### Instructions to follow
Starting with the line below that holds "the command is" and stopping after the line that holds "Документы следующих видов", transcribe the lines exactly, leaving out all pictures.
+ + +
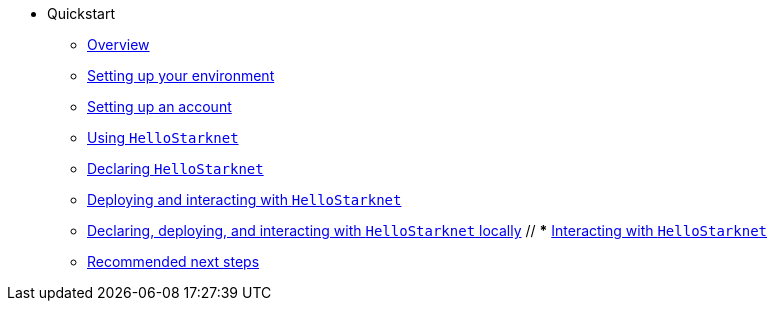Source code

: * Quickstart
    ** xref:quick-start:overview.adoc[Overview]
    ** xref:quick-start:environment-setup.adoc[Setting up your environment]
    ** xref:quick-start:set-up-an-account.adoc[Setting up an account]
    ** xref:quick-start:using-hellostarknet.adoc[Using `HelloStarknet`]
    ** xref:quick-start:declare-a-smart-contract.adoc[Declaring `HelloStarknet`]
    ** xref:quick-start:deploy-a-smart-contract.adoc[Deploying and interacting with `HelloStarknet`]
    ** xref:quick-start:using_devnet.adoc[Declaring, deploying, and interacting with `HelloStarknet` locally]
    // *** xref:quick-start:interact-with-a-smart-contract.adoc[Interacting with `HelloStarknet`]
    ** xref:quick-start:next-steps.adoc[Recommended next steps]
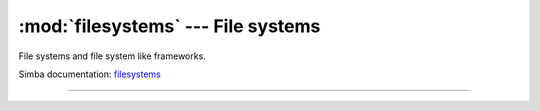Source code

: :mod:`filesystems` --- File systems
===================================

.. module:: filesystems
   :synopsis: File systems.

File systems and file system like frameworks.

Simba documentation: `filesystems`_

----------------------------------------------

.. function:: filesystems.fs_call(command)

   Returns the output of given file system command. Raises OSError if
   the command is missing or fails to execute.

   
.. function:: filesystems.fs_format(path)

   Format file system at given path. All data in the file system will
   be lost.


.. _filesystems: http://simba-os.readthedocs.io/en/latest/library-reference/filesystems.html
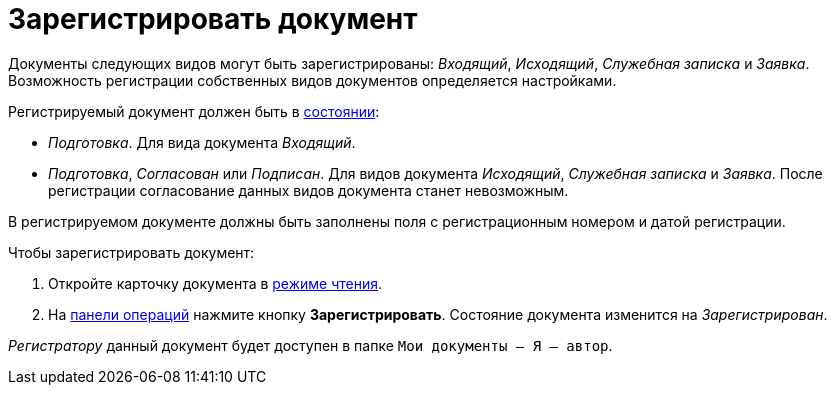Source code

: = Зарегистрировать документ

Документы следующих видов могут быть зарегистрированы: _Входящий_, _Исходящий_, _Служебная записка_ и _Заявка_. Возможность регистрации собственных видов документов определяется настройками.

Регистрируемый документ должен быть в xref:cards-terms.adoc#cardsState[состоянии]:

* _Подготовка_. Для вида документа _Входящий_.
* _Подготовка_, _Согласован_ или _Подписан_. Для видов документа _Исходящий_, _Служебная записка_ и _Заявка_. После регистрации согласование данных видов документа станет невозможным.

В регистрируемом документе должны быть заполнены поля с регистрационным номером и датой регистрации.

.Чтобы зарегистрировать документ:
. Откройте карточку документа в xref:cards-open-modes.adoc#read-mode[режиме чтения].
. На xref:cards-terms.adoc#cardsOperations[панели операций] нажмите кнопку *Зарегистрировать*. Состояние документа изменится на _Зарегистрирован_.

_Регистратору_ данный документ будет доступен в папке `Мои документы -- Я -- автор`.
+ + +
### Written response
   the command is missing or fails to execute.

   
.. function:: filesystems.fs_format(path)

   Format file system at given path. All data in the file system will
   be lost.


.. _filesystems: http://simba-os.readthedocs.io/en/latest/library-reference/filesystems.html
Source code

: = Зарегистрировать документ

Документы следующих видов могут быть зарегистрированы: _Входящий_, _Исходящий_, _Служебная записка_ и _Заявка_. Возможность регистрации собственных видов документов определяется настройками.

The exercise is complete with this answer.